As Australians choke on the haze of millions of blazing hectares, the Green New Deal also promises to save 3,000 Australian lives which are currently sacrificed to air pollution each year – and that’s in a non catastrophic-bushfire year.
Jacobson’s team estimated the cost of a Green New Deal for Australia at US$820 billion.
The costs of business as usual
In calling for Australia to establish a National Climate Disaster Fund by levying fossil fuel producers AU$1 per ton of embodied emissions, The Australia Institute (TAI) last week pointed out: “The catastrophic Black Saturday bushfires in Victoria in 2009 lasted a single day and are estimated to have cost over AU$7 billion.”
As yet, there is no end in sight for the summer inferno and the toll of lives, homes, livelihoods, wildlife and infrastructure lost is already many times higher than those of Black Saturday.
Richie Merzian, TAI’s climate and energy program director, said every day Australians and businesses are paying for the impacts of climate change exacerbated by fossil fuel production. “Every ton of coal or gas mined in Australia adds approximately 2.5 tons of heat-trapping gas to the atmosphere, making bushfires more frequent and more intense,” he said.

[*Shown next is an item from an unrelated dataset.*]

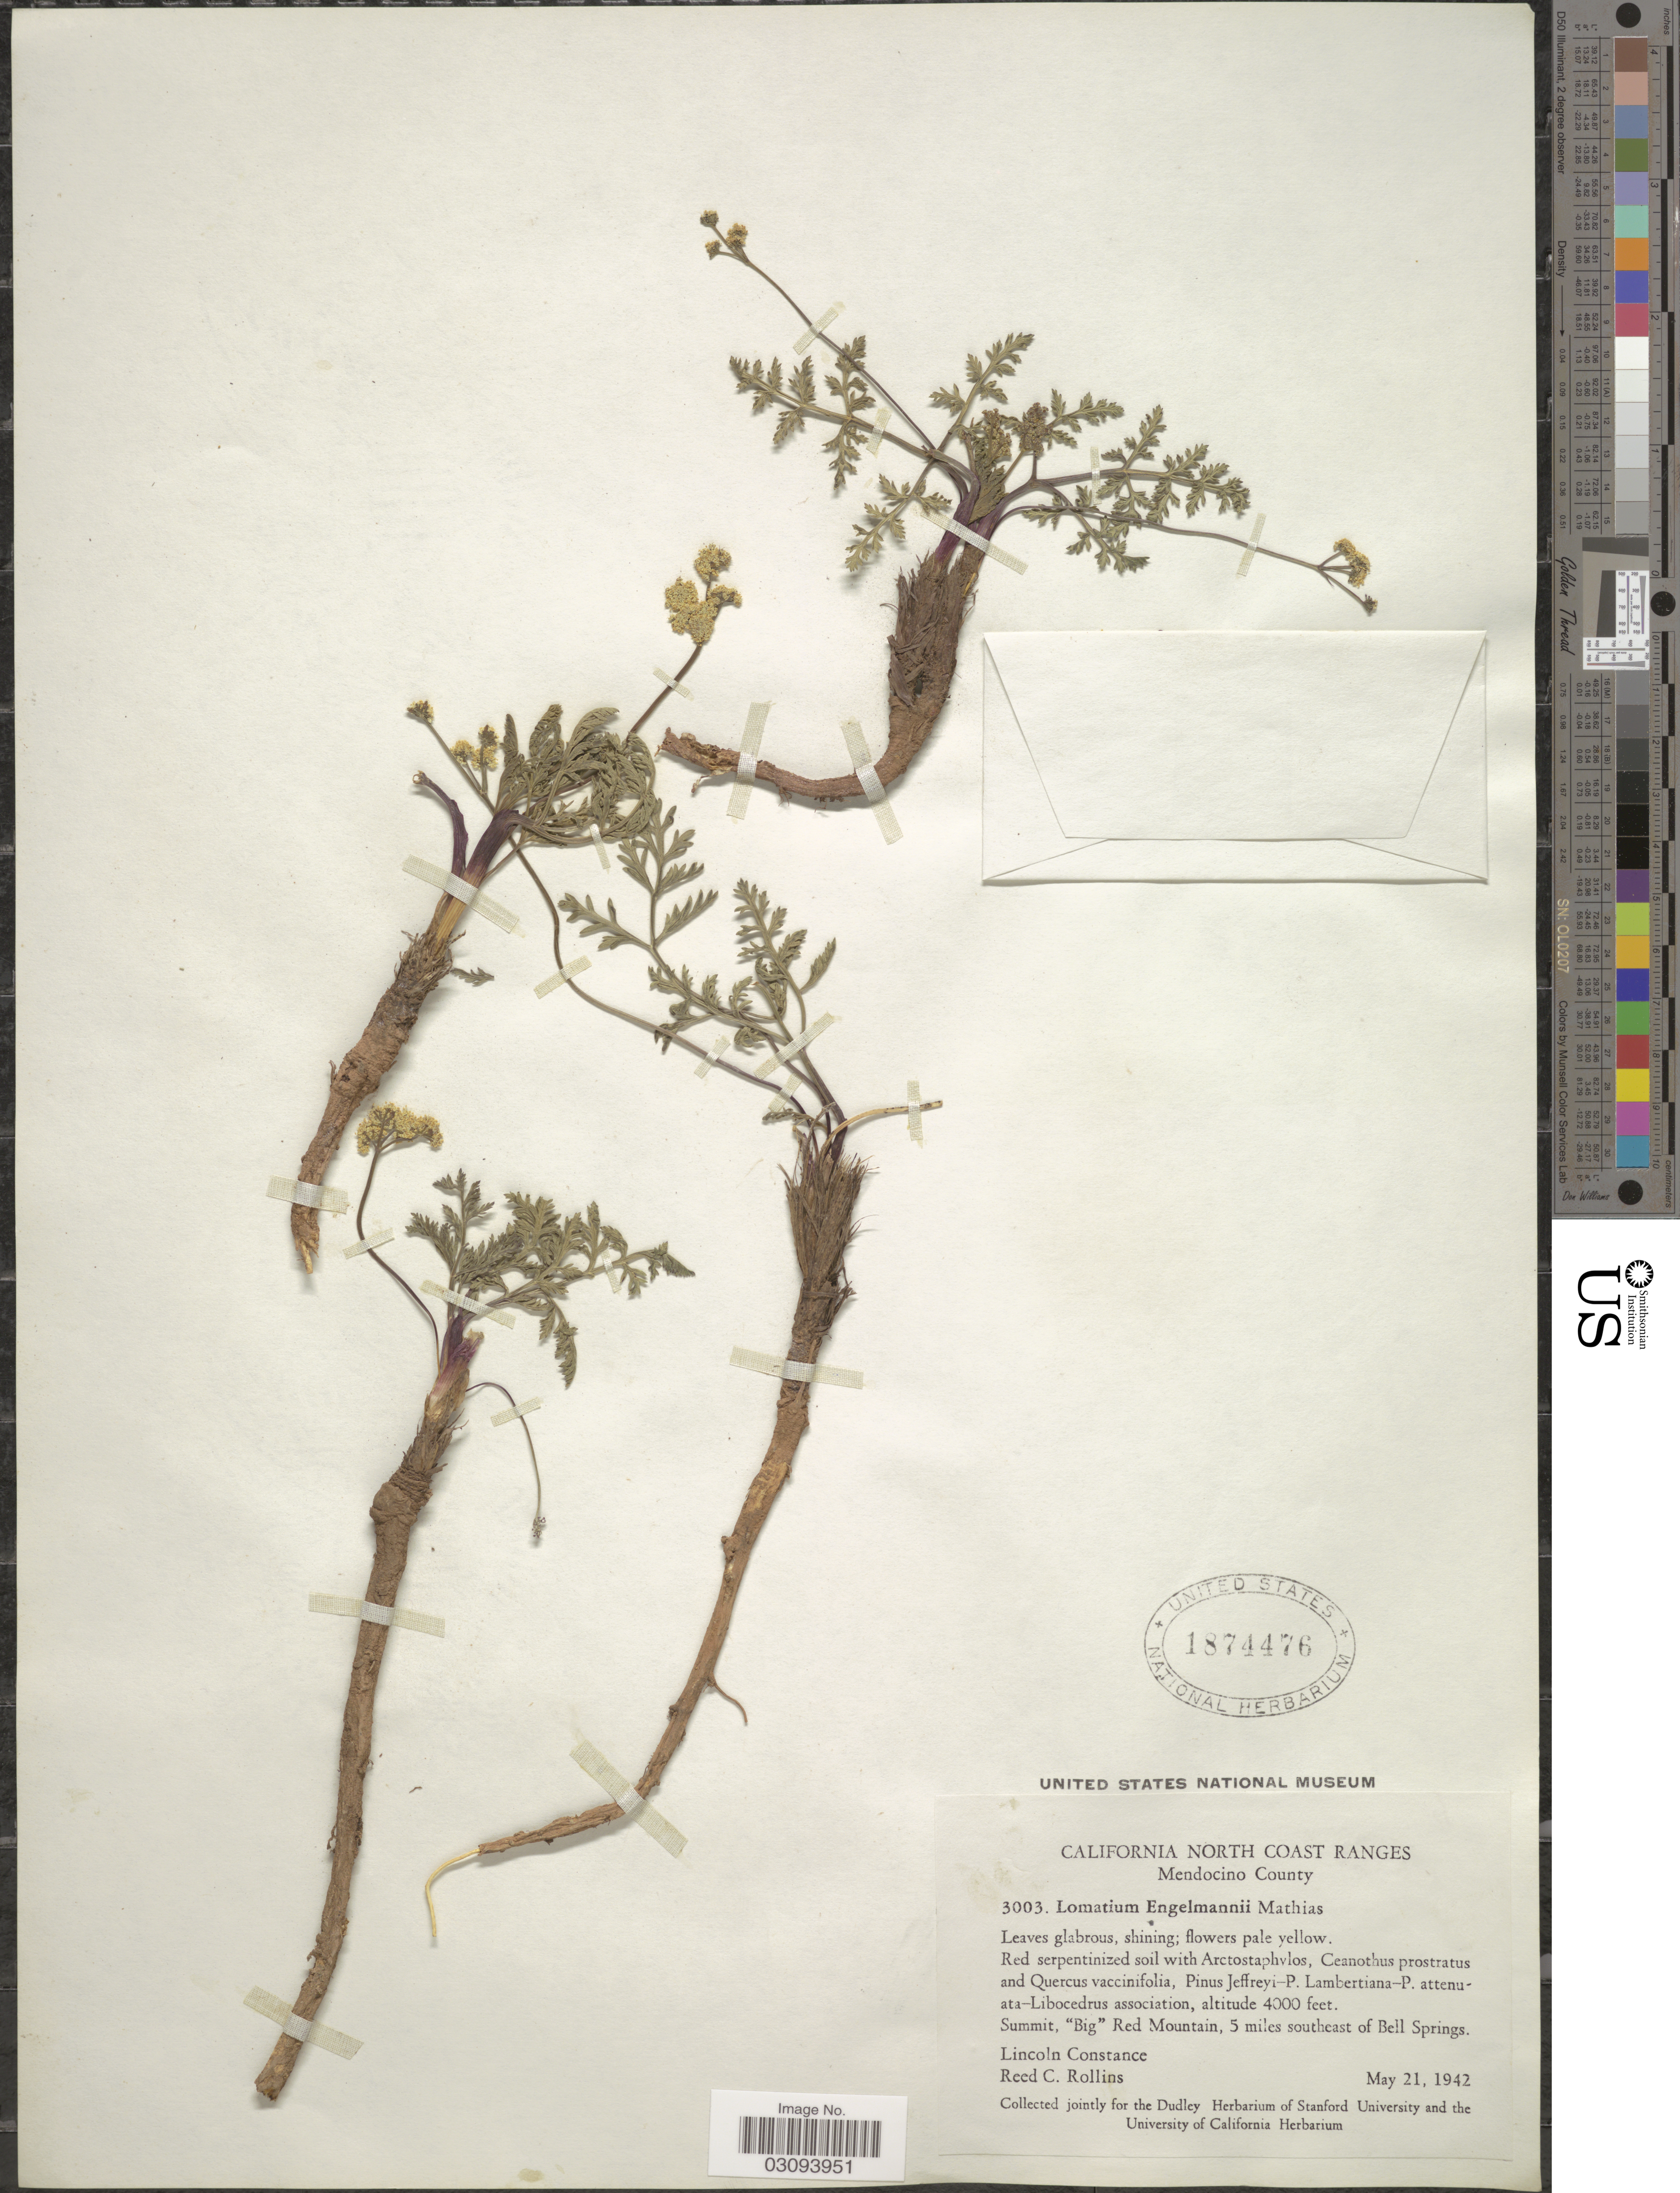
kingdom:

While the costs of natural disasters escalate under a business-as-usual, global-warming scenario, the estimated US$820 billion upfront investment required by Australia for further renewable energy infrastructure – for new generation, transmission, storage and distribution costs – would pay for itself over time in energy sales, according to the Stanford report.
And the private and social costs of energy would be massively reduced, as suggested in Table 9 of the Australian summary, below.
Jacobson emphasized the Green New Deal as laid out for Australia and other countries demonstrates simply the possible. “There are many solutions and many scenarios that could work,” he said.
What greater catalyst is needed?
In this transformative year for Australia, more scientifically calculated inputs and outcomes are welcome and those which link Australia with international efforts, resolutions and legislation even more so.
The Australian federal government has refused to acknowledge the nation’s exposure to the effects of climate change. It has argued the country’s insignificance in terms of global emissions as justification for not developing a climate action plan which transitions Australia from reliance on fossil fuels towards its abundant renewable resources.
In a report published on Australia’s scorched New Year’s Eve, German broadcaster Deutsche Welle quoted outspoken economist Steve Keen on the psychology of the Australian government’s lack of leadership on climate change. Amid the heartbreaking reports of devastation and the human and economic costs of this summer, his comments could provoke a revolution.
“Australia is politically dominated by climate change trivializers,” he said. “They’ve always assumed that sea level rise would be the symptom, and Pacific island nations – who don’t matter – the victims. Now, with the bushfires, the populace is realizing that Australia may be the first victim.”